Anlass für diesen Antrag war eine von Frau Sen unter der email-Adresse der Antragsgegnerin am 17.06.2019 an die Antragstellerin versandte Email, aus der sich nach Auffassung der Antragstellerin ergibt, dass ihr Adressverzeichnis von Frau Sen kopiert worden sein muss.
Die Kammer wies die Antragstellerin mit Verfügung vom 16.07.2019, der Antragstellerin per beA zugestellt am 17.07.2019, darauf hin, dass der Antrag unbestimmt sei und konkretisiert werden müsse, damit klar sei und nicht dem Vollstreckungsverfahren überlassen bleibe, welche Adressen zum Zeitpunkt des vermuteten Kopiervorgangs Gegenstand des Adressverzeichnisses waren.
Der Antragstellerin wurde zur Konkretisierung des Antrags eine Frist von einer Woche gesetzt.
Am 29.07.2019 rief der Antragstellerin bei der Vorsitzenden der Kammer an um nachzufragen, ob das kopierte Adressverzeichnis in Papierform vorgelegt werden müsse oder ob eine elektronische Vorlage auf einem Stick ausreichend sei.
II.
Der Antrag auf Erlass einer einstweiligen Verfügung war mangels Dringlichkeit zurückzuweisen.

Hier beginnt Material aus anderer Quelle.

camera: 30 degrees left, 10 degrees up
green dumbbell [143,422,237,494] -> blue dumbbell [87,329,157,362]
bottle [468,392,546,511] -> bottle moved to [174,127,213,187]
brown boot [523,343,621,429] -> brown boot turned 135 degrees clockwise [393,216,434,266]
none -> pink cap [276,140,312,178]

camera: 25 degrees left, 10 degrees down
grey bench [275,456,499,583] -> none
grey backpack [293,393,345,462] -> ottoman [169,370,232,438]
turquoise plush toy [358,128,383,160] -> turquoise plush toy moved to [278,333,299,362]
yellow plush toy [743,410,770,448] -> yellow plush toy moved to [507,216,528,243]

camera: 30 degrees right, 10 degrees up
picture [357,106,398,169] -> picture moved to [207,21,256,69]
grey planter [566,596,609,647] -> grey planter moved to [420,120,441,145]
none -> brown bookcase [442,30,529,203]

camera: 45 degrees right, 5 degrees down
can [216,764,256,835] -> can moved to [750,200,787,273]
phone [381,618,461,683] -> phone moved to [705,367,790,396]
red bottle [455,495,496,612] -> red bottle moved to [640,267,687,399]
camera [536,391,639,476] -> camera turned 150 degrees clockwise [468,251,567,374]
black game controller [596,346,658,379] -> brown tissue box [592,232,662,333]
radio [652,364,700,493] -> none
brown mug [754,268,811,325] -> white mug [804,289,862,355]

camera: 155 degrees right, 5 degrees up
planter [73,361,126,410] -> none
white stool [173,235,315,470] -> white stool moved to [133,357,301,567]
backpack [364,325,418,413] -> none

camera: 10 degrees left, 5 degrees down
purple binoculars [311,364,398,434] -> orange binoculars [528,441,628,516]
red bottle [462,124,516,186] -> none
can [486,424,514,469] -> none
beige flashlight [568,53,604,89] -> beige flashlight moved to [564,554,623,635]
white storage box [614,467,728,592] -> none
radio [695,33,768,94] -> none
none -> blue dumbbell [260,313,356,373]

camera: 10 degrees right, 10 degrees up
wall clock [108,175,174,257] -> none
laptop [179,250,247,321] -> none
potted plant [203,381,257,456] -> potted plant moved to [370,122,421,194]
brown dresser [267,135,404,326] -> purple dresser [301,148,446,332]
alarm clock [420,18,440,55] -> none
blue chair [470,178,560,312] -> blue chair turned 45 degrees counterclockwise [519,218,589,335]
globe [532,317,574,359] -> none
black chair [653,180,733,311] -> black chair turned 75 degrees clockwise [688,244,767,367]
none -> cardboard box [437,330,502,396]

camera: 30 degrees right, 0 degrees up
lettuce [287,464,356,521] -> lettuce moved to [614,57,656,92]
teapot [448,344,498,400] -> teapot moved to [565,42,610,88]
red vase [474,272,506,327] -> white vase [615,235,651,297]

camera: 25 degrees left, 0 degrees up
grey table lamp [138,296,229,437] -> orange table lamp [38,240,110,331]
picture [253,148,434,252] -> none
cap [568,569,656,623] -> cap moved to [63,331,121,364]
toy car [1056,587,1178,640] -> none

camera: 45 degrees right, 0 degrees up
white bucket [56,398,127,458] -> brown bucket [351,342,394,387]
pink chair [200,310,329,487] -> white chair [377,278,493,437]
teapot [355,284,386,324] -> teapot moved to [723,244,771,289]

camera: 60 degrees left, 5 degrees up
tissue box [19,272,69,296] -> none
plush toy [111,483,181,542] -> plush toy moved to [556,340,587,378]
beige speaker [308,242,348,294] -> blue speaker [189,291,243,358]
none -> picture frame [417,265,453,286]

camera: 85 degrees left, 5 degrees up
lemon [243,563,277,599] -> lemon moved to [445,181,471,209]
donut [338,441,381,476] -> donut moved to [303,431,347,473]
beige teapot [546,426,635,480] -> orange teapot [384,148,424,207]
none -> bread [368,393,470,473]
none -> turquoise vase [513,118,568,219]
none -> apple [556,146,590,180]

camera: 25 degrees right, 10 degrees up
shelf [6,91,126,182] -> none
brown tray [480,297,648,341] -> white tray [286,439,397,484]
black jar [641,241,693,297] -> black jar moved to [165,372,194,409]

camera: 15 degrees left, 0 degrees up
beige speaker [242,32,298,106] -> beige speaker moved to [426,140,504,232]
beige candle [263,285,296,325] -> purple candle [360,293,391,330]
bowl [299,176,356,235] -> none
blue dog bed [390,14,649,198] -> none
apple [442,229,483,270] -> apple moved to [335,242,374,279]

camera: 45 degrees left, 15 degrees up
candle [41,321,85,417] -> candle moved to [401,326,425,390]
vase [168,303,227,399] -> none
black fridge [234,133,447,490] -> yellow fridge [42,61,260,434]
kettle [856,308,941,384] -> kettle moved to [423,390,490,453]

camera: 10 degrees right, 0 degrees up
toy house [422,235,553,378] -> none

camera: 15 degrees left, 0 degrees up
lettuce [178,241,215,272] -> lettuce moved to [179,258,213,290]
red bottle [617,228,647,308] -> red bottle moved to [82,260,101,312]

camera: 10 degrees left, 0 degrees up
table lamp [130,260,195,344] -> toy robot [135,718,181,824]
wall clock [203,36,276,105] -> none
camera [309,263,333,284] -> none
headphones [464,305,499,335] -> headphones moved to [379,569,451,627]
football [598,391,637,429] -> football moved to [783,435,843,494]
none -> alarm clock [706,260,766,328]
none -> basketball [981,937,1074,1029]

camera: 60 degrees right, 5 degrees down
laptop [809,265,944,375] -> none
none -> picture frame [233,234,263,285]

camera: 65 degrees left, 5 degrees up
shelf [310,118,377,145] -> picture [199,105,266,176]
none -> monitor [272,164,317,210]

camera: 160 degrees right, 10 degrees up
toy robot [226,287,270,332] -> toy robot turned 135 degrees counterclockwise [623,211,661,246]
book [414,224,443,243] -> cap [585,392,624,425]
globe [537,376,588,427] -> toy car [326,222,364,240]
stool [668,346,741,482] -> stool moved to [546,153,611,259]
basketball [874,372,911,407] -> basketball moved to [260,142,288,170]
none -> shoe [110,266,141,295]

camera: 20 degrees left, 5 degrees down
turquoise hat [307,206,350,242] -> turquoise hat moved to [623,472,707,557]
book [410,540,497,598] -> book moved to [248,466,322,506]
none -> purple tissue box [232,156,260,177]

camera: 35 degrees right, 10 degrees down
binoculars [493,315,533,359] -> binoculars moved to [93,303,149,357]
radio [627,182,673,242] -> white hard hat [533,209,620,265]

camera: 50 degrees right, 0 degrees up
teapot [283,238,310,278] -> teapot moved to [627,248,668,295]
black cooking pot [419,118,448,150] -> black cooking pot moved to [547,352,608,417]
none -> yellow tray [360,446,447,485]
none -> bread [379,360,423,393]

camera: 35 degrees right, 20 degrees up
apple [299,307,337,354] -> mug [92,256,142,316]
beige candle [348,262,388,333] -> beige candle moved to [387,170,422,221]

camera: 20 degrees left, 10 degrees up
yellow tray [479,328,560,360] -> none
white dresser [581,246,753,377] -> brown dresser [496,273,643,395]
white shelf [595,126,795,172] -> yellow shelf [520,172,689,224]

Nach der Rechtsprechung beider mit Verfahren des gewerblichen Rechtsschutzes befasster Senate des Oberlandesgerichts München ist ein Antrag auf Erlass einer einstweiligen Verfügung nicht mehr als dringlich anzusehen, wenn nach Kenntnis des zu beanstandenden und aus objektiver Sicht erfolgversprechend mit gerichtlicher Hilfe zu verfolgenden Verhaltens bzw. sich diesbezüglich aufdrängender Umstände in Kenntnis des dafür Verantwortlichen bis zur Antragstellung bei Gericht ein Zeitraum von mehr als einem Monat vergangen ist ( OLG München, Urteil vom 21. April 2011 – 6 U 4127/10 -, Rn. 41, juris mit weiteren Nachweisen).
Die Antragstellerin hat zwar zunächst diese Dringlichkeitsfrist noch gewahrt, indem sie den Antrag genau einen Monat nach Kenntniserlangung der angegriffenen Handlung am 16.07.2019 per Fax bei Gericht eingereicht hat.
Die Dringlichkeit kann aber auch noch während des Verfahrens entfallen, z.B. durch das Stellen von Fristverlängerungs- oder Terminsverlegungsanträgen oder durch Unterlassen einer Begründung der Beschwerde innerhalb der zweiwöchigen Beschwerdefrist (OLG München WRP 1981, 533).
Ein vergleichbarer Fall liegt hier vor. Die Antragstellerin hat dadurch, dass ihr Vertreter nicht sofort nach Erhalt der Verfügung der Kammer vom 16.07.2019, die ihm am 17.07.2019 per beA zugestellt wurde, bei der Kammer angefragt hat, in welcher Form das Adressverzeichnis vorgelegt werden müsse und deshalb den Antrag nicht innerhalb der vom Gericht hierzu gesetzten Frist konkretisiert hat, selbst gezeigt, dass ihr die Erlangung einer einstweiligen Verfügung nicht dringlich ist.